Unnamed: 0,count,mean,std,min,25%,50%,75%,max
comp1,1030.0,281.165631,104.507142,102.0,192.375,272.9,350.0,540.0
comp2,1030.0,73.895485,86.279104,0.0,0.0,22.0,142.95,359.4
comp3,1030.0,54.187136,63.996469,0.0,0.0,0.0,118.27,200.1
comp4,1030.0,181.566359,21.355567,121.75,164.9,185.0,192.0,247.0
comp5,1030.0,6.203112,5.973492,0.0,0.0,6.35,10.16,32.2
comp6,1030.0,972.918592,77.753818,801.0,932.0,968.0,1029.4,1145.0
comp7,1030.0,773.578883,80.175427,594.0,730.95,779.51,824.0,992.6
age,1030.0,45.662136,63.169912,1.0,7.0,28.0,56.0,365.0
compressive_strength,1030.0,35.817836,16.705679,2.331808,23.707115,34.442774,46.136287,82.599225


In [30]:
X = concrete.copy()
y = X.pop("compressive_strength")

X_train, X_test, y_train, y_test = train_test_split(X, y, train_size=0.8, shuffle=True, random_state=10)

#### Decision Tree

Lets implement an out-of-the-box instance of the `DecisionTreeRegressor` from `scikit-learn` first.

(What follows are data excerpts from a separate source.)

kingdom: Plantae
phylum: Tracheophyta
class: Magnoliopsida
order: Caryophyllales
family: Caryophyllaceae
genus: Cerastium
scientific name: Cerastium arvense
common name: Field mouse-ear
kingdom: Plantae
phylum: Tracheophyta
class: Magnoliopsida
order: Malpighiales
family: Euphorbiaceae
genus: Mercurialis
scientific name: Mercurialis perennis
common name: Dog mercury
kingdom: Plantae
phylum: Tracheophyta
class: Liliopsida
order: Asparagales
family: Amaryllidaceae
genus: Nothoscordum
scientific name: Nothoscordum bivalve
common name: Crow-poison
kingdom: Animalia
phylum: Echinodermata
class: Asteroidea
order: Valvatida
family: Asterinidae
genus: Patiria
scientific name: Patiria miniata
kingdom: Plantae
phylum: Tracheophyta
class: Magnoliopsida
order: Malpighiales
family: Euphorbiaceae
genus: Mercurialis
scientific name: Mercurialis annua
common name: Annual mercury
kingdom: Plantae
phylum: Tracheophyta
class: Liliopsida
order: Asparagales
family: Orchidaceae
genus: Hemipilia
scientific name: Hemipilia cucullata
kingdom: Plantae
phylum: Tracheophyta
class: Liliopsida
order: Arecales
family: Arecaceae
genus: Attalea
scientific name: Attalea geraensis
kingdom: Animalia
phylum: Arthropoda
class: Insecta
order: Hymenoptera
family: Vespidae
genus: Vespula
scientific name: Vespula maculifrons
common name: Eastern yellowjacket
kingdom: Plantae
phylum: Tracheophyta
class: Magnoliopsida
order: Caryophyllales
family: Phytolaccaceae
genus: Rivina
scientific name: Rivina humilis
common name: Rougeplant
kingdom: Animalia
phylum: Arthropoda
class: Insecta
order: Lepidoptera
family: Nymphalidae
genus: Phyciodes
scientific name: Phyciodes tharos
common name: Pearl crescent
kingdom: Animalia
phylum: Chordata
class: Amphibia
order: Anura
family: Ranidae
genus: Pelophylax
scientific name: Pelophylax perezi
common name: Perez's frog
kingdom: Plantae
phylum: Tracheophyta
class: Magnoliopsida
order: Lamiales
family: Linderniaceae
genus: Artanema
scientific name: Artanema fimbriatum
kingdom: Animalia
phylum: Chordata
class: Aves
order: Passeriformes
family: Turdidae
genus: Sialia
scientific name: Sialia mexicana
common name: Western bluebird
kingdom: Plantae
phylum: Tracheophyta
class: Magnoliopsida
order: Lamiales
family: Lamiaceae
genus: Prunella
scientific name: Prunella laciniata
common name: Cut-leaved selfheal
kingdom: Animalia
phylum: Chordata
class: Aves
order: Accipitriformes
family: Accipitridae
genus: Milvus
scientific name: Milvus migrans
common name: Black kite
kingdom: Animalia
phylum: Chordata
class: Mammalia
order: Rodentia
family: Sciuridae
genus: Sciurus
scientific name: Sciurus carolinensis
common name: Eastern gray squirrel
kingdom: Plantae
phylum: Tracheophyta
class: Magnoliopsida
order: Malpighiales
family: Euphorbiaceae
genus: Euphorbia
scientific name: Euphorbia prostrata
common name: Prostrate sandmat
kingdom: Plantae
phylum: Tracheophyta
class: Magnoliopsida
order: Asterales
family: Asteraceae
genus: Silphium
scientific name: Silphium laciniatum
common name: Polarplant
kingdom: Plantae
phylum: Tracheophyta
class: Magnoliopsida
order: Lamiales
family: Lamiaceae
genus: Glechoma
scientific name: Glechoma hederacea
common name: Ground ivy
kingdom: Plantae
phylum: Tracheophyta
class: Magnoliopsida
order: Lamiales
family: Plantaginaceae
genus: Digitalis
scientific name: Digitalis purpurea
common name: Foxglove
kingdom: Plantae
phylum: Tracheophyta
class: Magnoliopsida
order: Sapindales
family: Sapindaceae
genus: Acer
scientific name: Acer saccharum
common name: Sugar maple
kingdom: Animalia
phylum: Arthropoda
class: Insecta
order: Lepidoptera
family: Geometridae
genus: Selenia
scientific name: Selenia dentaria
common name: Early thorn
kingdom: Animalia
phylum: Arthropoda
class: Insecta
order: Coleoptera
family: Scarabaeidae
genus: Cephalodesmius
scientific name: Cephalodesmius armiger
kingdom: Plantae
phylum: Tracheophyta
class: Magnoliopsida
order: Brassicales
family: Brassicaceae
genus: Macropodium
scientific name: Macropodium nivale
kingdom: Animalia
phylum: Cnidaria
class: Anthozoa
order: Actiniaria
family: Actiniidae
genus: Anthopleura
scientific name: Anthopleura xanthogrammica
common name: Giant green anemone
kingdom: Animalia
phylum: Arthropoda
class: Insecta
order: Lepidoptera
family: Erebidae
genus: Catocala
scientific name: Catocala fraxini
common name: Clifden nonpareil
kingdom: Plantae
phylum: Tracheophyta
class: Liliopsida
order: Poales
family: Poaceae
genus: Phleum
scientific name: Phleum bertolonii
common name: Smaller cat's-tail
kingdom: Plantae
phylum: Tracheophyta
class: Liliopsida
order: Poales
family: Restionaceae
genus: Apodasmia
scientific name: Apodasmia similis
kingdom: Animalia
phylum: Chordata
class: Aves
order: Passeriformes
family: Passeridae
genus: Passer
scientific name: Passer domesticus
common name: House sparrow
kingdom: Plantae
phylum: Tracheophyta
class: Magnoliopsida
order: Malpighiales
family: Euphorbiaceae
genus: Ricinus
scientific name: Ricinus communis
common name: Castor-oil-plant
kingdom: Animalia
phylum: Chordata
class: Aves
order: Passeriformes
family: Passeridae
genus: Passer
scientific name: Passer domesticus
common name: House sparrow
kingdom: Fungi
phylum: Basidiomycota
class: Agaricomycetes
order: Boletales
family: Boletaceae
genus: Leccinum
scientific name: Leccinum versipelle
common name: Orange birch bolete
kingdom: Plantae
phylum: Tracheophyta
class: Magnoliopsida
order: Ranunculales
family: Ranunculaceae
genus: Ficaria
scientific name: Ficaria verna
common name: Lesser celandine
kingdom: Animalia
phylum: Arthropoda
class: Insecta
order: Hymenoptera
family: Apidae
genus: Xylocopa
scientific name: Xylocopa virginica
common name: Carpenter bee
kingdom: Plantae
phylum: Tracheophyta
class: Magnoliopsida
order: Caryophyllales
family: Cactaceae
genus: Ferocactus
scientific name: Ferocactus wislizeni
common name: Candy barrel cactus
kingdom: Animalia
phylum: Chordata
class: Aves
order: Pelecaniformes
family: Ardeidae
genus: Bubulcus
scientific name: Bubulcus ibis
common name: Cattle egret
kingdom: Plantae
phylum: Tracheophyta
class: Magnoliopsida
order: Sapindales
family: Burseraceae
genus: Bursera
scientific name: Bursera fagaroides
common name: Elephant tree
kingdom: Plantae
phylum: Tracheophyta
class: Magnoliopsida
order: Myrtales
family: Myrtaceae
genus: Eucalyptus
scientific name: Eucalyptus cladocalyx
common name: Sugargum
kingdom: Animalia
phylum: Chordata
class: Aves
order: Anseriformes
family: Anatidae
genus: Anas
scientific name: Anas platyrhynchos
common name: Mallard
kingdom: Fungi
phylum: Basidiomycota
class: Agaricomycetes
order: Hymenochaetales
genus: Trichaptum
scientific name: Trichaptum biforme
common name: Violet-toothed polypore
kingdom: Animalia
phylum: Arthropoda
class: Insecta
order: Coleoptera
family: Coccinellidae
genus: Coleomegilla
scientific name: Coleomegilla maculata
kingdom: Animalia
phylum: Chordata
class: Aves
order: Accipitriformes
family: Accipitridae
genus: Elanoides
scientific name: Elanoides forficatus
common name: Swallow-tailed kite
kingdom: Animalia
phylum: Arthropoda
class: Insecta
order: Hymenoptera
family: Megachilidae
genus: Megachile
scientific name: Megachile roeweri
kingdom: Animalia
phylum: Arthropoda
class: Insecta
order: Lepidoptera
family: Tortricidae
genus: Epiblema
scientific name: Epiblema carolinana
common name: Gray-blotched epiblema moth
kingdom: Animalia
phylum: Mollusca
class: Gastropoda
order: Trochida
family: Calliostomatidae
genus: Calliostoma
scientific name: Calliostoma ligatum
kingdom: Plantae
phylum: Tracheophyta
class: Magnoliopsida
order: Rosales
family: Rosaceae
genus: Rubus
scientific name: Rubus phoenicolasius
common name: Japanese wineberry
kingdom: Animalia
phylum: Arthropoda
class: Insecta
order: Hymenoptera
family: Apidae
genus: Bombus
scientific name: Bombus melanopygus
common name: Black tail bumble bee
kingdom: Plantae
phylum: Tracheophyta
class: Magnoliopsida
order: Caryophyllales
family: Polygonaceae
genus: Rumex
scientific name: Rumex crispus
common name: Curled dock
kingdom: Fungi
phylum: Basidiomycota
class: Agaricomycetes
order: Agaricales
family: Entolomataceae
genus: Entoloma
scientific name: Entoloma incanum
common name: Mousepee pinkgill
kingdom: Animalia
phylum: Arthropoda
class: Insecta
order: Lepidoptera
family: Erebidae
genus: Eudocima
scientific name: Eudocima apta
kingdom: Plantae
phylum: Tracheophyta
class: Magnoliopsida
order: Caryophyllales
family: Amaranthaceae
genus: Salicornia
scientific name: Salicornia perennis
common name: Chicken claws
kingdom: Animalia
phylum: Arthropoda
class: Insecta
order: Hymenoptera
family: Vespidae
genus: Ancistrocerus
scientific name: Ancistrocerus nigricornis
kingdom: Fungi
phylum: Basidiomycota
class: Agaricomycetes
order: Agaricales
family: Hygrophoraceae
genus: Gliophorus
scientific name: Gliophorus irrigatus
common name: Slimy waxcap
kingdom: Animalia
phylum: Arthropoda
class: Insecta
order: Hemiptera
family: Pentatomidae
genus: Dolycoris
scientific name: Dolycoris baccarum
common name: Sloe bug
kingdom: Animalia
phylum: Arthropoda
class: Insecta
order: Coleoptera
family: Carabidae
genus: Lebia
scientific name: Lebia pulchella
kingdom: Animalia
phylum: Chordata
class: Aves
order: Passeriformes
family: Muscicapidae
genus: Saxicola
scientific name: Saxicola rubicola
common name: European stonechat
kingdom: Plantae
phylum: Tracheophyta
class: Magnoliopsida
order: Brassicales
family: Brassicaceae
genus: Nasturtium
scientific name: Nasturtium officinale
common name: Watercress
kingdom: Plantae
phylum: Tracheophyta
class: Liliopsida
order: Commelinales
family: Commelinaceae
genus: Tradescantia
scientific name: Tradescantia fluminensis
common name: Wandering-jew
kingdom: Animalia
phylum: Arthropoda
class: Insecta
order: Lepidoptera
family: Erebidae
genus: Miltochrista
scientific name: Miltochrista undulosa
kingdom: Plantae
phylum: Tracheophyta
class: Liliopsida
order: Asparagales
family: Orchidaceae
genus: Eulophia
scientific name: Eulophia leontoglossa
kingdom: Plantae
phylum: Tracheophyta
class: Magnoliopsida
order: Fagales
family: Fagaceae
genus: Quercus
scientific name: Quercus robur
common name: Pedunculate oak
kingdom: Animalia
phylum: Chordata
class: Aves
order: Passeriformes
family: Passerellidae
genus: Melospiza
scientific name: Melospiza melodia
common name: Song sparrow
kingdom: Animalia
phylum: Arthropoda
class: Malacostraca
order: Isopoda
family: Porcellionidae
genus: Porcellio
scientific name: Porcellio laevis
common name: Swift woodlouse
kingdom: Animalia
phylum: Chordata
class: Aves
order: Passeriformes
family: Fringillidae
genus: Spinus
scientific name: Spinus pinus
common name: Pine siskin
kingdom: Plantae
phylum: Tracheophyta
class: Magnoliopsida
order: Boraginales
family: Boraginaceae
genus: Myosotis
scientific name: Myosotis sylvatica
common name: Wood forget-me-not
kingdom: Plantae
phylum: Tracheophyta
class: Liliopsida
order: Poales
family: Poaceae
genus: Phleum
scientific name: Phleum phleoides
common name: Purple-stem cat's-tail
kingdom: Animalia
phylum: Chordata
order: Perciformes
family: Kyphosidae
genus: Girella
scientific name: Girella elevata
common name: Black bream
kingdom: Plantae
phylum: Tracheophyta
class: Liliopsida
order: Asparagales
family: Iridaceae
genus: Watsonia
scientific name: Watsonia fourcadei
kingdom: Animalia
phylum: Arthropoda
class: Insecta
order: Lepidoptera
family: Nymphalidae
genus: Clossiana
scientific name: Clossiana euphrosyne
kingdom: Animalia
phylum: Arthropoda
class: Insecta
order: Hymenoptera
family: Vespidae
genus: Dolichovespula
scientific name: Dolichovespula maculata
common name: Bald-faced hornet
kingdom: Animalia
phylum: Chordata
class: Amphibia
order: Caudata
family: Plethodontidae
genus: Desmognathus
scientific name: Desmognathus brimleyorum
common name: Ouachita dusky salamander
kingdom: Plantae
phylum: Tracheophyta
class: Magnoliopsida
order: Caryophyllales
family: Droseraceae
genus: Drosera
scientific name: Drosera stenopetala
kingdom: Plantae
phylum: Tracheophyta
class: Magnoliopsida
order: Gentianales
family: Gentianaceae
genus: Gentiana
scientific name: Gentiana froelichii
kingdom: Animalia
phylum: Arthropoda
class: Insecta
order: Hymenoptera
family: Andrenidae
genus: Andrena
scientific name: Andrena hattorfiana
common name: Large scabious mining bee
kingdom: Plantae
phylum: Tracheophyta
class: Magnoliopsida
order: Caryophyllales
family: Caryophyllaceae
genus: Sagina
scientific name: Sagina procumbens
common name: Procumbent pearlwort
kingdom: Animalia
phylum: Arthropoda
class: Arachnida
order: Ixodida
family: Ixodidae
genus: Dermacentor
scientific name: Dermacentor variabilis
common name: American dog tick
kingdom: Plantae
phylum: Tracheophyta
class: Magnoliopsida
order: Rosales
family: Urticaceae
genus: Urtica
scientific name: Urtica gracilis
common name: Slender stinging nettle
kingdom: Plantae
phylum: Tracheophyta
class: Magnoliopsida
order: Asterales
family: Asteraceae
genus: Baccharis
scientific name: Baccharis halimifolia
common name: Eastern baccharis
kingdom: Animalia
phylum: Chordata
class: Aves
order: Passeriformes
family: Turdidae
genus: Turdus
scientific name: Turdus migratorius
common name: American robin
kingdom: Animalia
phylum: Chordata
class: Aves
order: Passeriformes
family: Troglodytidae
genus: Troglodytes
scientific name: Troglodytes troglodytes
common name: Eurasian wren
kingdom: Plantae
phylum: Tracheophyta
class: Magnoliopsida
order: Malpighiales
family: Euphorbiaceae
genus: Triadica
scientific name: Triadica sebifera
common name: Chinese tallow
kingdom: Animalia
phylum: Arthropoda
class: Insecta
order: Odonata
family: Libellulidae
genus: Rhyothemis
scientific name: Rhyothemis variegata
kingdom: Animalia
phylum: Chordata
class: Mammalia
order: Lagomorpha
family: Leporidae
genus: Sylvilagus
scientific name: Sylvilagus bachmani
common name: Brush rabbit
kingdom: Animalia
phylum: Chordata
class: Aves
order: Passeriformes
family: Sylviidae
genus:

We can see that this model found that the four most important features were comp1, age, comp2, and comp4. The impurity-based feature importance is calculated by the normalized total reduction of the criterion contributed by the feature.

In [36]:
tree_steps = [('scaler', StandardScaler()), ('tree', DecisionTreeRegressor())]
tree_pipe = Pipeline(tree_steps)
tree_pipe.fit(X_train, y_train)

tree_importance = [round(i, 4) for i in list(tree_pipe[1].feature_importances_)]
list(zip(X.columns, tree_importance))

[('comp1', 0.3685),
 ('comp2', 0.1092),
 ('comp3', 0.0085),
 ('comp4', 0.1061),
 ('comp5', 0.0386),
 ('comp6', 0.0278),
 ('comp7', 0.0319),
 ('age', 0.3094)]

#### Random Forest

Now lets implement an out-of-the-box instance of the `RandomForestRegressor`. Looking at the four most important features, we have age, comp1, comp4, and comp5. The difference in these features between the two models is expected becasue of how random forests train many trees and the decorrelating of the trees.

In [39]:
forest_steps = [('scaler', StandardScaler()), ('forest', RandomForestRegressor())]
forest_pipe = Pipeline(forest_steps)
forest_pipe.fit(X_train, y_train)

forest_importance = [round(i, 4) for i in list(forest_pipe[1].feature_importances_)]
list(zip(X.columns, forest_importance))

[('comp1', 0.3195),
 ('comp2', 0.0729),
 ('comp3', 0.0217),
 ('comp4', 0.106),
 ('comp5', 0.0784),
 ('comp6', 0.0259),
 ('comp7', 0.0401),
 ('age', 0.3355)]

In [17]:
tree_pipe.score(X_test, y_test)

0.892977019704554

In [18]:
forest_pipe.score(X_test, y_test)

0.9199698899877466

As expected, the random forest scored better than the single decision tree, having a higher $R^2$ value.